[Stored items]
● ● ● ● ● ● ●

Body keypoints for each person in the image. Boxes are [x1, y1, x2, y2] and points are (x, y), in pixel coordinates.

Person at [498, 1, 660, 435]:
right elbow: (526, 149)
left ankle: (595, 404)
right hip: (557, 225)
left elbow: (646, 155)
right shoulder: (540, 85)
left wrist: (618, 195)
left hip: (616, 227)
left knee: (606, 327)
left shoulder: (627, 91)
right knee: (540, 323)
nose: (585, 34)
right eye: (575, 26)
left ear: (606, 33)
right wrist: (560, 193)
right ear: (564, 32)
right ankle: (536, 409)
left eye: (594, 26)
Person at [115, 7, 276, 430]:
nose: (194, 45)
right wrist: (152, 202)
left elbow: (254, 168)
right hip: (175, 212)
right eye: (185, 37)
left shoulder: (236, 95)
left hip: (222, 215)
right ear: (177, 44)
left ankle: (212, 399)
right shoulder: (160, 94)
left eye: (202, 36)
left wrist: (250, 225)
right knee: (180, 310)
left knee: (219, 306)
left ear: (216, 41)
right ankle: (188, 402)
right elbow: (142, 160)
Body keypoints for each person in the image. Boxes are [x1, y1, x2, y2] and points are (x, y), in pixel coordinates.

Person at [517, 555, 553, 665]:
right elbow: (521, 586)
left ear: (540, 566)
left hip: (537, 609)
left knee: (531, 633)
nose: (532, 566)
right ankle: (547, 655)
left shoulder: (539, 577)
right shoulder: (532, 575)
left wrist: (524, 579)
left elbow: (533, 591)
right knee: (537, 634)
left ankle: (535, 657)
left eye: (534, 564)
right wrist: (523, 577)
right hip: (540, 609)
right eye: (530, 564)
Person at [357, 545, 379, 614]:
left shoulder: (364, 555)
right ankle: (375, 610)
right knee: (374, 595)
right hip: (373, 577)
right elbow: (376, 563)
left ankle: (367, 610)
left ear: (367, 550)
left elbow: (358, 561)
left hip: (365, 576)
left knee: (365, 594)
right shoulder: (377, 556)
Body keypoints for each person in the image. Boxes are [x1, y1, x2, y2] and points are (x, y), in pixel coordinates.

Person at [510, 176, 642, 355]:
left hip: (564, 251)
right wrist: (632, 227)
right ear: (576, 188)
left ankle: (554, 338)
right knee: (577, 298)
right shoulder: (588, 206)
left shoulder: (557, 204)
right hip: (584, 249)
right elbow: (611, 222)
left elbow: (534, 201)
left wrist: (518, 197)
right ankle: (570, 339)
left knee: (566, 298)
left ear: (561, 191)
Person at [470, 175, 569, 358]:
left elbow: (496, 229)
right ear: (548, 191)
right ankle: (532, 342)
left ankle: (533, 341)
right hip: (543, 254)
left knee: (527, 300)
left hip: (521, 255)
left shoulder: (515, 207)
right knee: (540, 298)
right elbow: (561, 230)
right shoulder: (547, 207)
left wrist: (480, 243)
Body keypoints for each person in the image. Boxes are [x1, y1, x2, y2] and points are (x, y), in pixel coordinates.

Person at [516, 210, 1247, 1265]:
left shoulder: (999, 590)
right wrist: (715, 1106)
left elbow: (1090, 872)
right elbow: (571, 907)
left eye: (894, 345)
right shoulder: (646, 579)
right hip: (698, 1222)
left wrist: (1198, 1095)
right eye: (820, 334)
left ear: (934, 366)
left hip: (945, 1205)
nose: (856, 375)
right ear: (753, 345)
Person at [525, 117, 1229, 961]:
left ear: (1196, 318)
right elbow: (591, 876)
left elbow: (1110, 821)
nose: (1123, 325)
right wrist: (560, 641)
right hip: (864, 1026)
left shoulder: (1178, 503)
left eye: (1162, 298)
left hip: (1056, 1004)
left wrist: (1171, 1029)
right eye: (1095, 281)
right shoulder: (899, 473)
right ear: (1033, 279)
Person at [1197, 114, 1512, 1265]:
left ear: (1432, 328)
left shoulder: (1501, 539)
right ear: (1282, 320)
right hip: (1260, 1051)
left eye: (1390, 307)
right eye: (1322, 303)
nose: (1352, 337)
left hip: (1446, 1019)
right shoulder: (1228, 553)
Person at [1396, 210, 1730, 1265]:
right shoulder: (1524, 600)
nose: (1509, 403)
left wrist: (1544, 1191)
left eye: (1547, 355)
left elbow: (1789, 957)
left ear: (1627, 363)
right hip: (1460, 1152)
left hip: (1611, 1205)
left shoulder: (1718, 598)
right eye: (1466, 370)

● ● ● ● ● ● ●

(Activity): Begin at the line that has "left hip: (616, 227)" in the entries above; stop after the line that has "left shoulder: (539, 577)". Transcribe exactly those lines and no others.

(Task response):
left hip: (616, 227)
left knee: (606, 327)
left shoulder: (627, 91)
right knee: (540, 323)
nose: (585, 34)
right eye: (575, 26)
left ear: (606, 33)
right wrist: (560, 193)
right ear: (564, 32)
right ankle: (536, 409)
left eye: (594, 26)
Person at [115, 7, 276, 430]:
nose: (194, 45)
right wrist: (152, 202)
left elbow: (254, 168)
right hip: (175, 212)
right eye: (185, 37)
left shoulder: (236, 95)
left hip: (222, 215)
right ear: (177, 44)
left ankle: (212, 399)
right shoulder: (160, 94)
left eye: (202, 36)
left wrist: (250, 225)
right knee: (180, 310)
left knee: (219, 306)
left ear: (216, 41)
right ankle: (188, 402)
right elbow: (142, 160)
Body keypoints for each person in the image. Boxes are [x1, y1, x2, y2] and points are (x, y), in pixel coordinates.

Person at [517, 555, 553, 665]:
right elbow: (521, 586)
left ear: (540, 566)
left hip: (537, 609)
left knee: (531, 633)
nose: (532, 566)
right ankle: (547, 655)
left shoulder: (539, 577)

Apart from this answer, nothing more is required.